It’s been 1 year since the National Science Foundation (NSF) implemented a new policy governing when universities must tell it about possible sexual harassment by grantees. Despite adopting a narrow definition of who is covered, agency officials say they are surprised by how many notifications—16 to date—they have received.
The rules apply only to researchers who received an award after 22 October 2018 or a recent amendment to an earlier award, and kick in only when an institution takes what is called an “administrative action.” That could range from monitoring someone’s behavior to banning the alleged perpetrator from campus. Institutions must also notify NSF of the final decision in a harassment investigation involving an NSF grantee, the end of a process that can drag on for years.
If followed by institutions, the notification rules should reduce the chances that the agency is blindsided by media reports of current grantees who are found guilty of harassment. But the rules will not create a database of all sexual harassment investigations at NSF-funded institutions, nor was that NSF’s intention. Rather, the rule addresses NSF’s obligation to ensure a “safe and secure” research environment at places where it is spending money.
Given the limited scope of the new requirement, NSF officials thought it would be quite a while before they would begin to hear from universities. But much to their surprise, the new policy generated 13 notifications during the 2019 fiscal year that ended on 30 September. And the pace seems to be picking up: NSF received three notifications in the first three weeks of October.
“We’ve seen a little uptick and we don’t know why,” says Rhonda Davis, head of NSF’s Office of Diversity and Inclusion, which is responsible for enforcing the new rules, called terms and conditions.
Safety and privacy
Harassment is a serious and growing problem at U.S. universities. The latest survey by the Association of American Universities, a consortium of 62 leading research institutions, found that 13% of students reported being the target of “nonconsensual sexual contact,” with the rate for undergraduate women rising by three percentage points since the previous survey in 2015.
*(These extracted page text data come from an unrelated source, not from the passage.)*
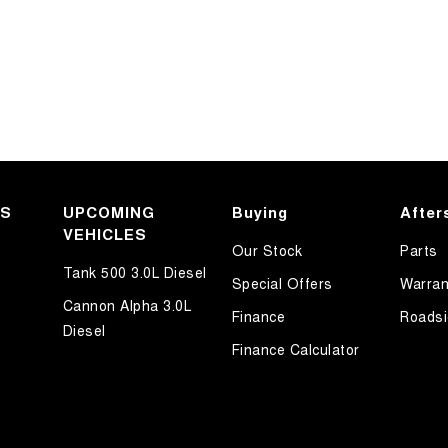
KS
UPCOMING
Buying
After
VEHICLES
Our Stock
Parts
Tank 500 3.0L Diesel
Special Offers
Warran
Cannon Alpha 3.0L
Finance
Roadsi
Diesel
Finance Calculator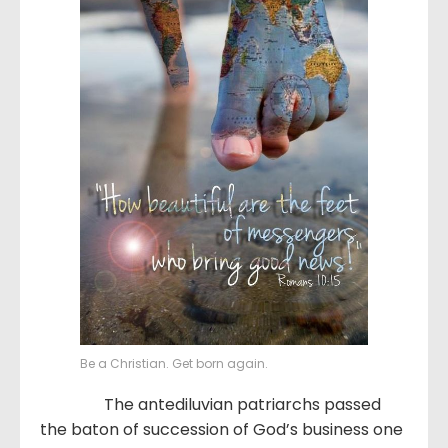
Be a Christian. Get born again.
The antediluvian patriarchs passed
the baton of succession of God’s business one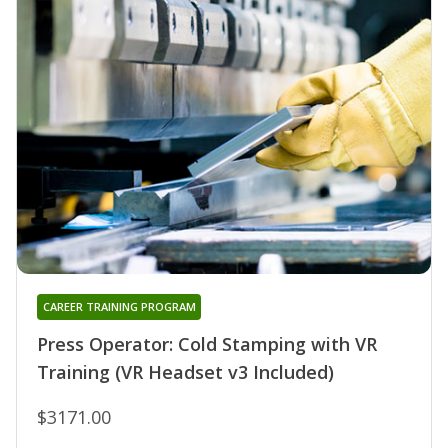
CAREER TRAINING PROGRAM
Press Operator: Cold Stamping with VR
Training (VR Headset v3 Included)
$3171.00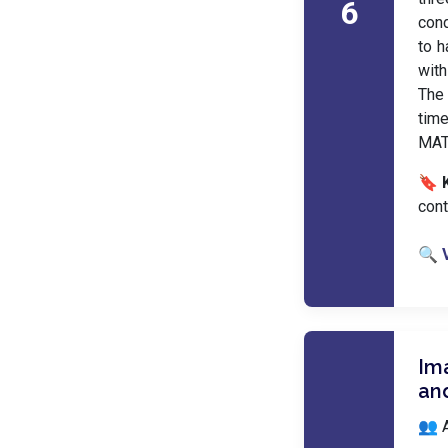
6
con
to h
with
The 
tim
MATL
🔖 
cont
🔍 
Im
an
👥 A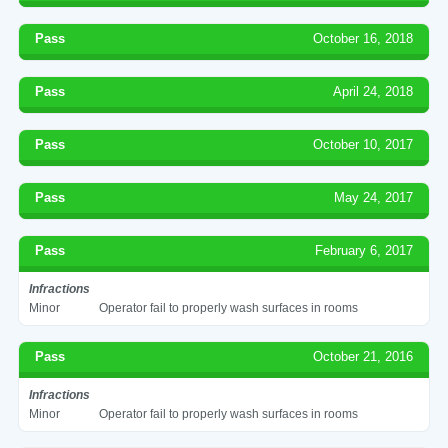
Pass
October 16, 2018
Pass
April 24, 2018
Pass
October 10, 2017
Pass
May 24, 2017
Pass
February 6, 2017
Infractions
Minor
Operator fail to properly wash surfaces in rooms
Pass
October 21, 2016
Infractions
Minor
Operator fail to properly wash surfaces in rooms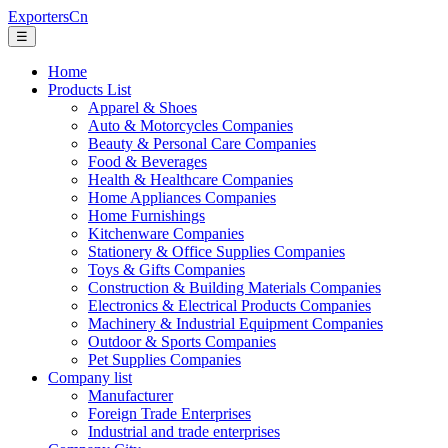
ExportersCn
☰
Home
Products List
Apparel & Shoes
Auto & Motorcycles Companies
Beauty & Personal Care Companies
Food & Beverages
Health & Healthcare Companies
Home Appliances Companies
Home Furnishings
Kitchenware Companies
Stationery & Office Supplies Companies
Toys & Gifts Companies
Construction & Building Materials Companies
Electronics & Electrical Products Companies
Machinery & Industrial Equipment Companies
Outdoor & Sports Companies
Pet Supplies Companies
Company list
Manufacturer
Foreign Trade Enterprises
Industrial and trade enterprises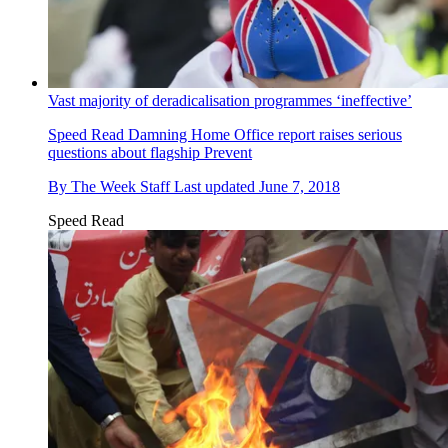
Vast majority of deradicalisation programmes ‘ineffective’
Speed Read
Damning Home Office report raises serious
questions about flagship Prevent
By
The Week Staff
Last updated
June 7, 2018
Speed Read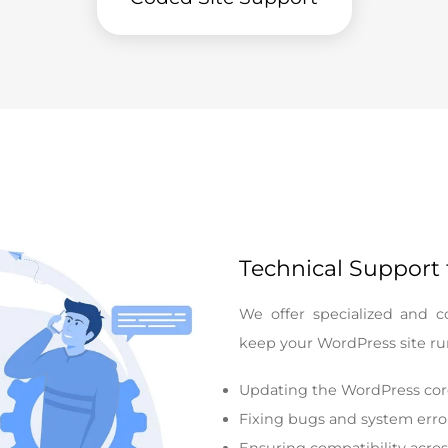
Technical Support
We offer specialized and c
keep your WordPress site run
Updating the WordPress cor
Fixing bugs and system erro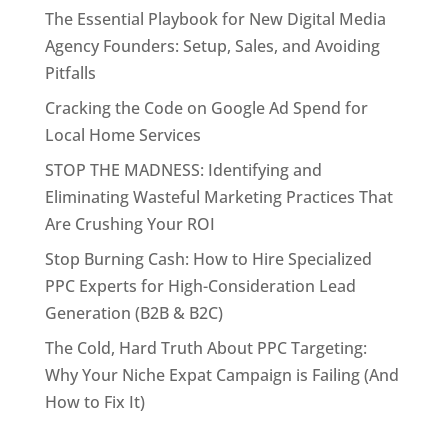
The Essential Playbook for New Digital Media
Agency Founders: Setup, Sales, and Avoiding
Pitfalls
Cracking the Code on Google Ad Spend for
Local Home Services
STOP THE MADNESS: Identifying and
Eliminating Wasteful Marketing Practices That
Are Crushing Your ROI
Stop Burning Cash: How to Hire Specialized
PPC Experts for High-Consideration Lead
Generation (B2B & B2C)
The Cold, Hard Truth About PPC Targeting:
Why Your Niche Expat Campaign is Failing (And
How to Fix It)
But even as their institutions move aggressively to deal with the problem, university officials say they must protect the privacy of all parties involved during the investigations. And some worry the new NSF reporting requirements could make that job harder.
Meeting last week with an advisory panel for NSF’s engineering directorate that included university deans and department chairs, Davis was peppered with questions about whether NSF had fully thought through the implications of its policy.
“Our first step [after getting an allegation] is usually to remove [the alleged perpetrator] from the situation because you don’t want to put anybody in jeopardy,” Gregory Washington, dean of engineering at the University of California, Irvine, told Davis. “And I know we’re not alone in doing that. But at that point, they are still innocent. And if you pull their grant, it would seriously damage their career.”
In response, Davis explained that NSF initally just wants to know whether a university has decided to put someone on administrative leave or otherwise change their status. The agency would then talk with university officials about whether someone else needs to take over the grant. It is NSF’s job to protect “the integrity of the award,” she added, but reporting an administrative action “doesn’t [necessarily] mean that you have to separate the person from the grant.” If there’s a finding of harassment against a principal investigator (PI), she noted, NSF would review the case and determine whether the university needs to remove the PI in order to retain the grant.
Panel members were also concerned about the wisdom of informing NSF when the situation was still very much in flux. “We have strict rules limiting who has access to the information” once an allegation is reported and an investigation is launched, noted Jeanne VanBriesen, an engineering professor at Carnegie Mellon University in Pittsburgh, Pennsylvania. “So, reporting it to a third party, in this case, NSF, is a matter of some discomfort.”
Davis said NSF recognizes the need to keep such information confidential. “The reports come into a secure portal, and only our office and the general counsel’s office have access to it,” Davis explained. Agency program managers are told if the university has taken administrative action against a grantee whose research they are overseeing, she adds. “But it’s only for the purpose of deciding if the PI can still carry out the work,” Davis says. “They are not given any information about the allegation.”
Washington suggested universities might decide not to tell NSF if the researcher under scrutiny had lots of funding from the agency. “I’d be willing to bet that you’re not hearing from everybody,” he told Davis.
Davis said she welcomed the feedback. “We want to know if you think we’re doing more harm than good,” she told the committee. And panelist Leah Jamieson of Purdue University in West Lafayette, Indiana, said the idea any institution would “act differently for high-flyers is, frankly, repulsive.”
Several members said NSF needs to do a better job of informing the community about the new policy. “It’s been a year, but many of us are still confused about when to report,” Washington told Davis.
At the same time, committee members acknowledged NSF faced a major challenge in crafting a policy that would address every case of alleged harassment at every NSF-funded institution. “There is no definitive answer,” says Darryll Pines, chair of the advisory committee and dean of engineering at the University of Maryland in College Park. “I have been dean for 10 years, and every situation is unique and different.”
*Clarification, 31 October, 11:55 a.m.: This story has been revised to clarify the purpose of NSF’s new policy and what institutions are required to do.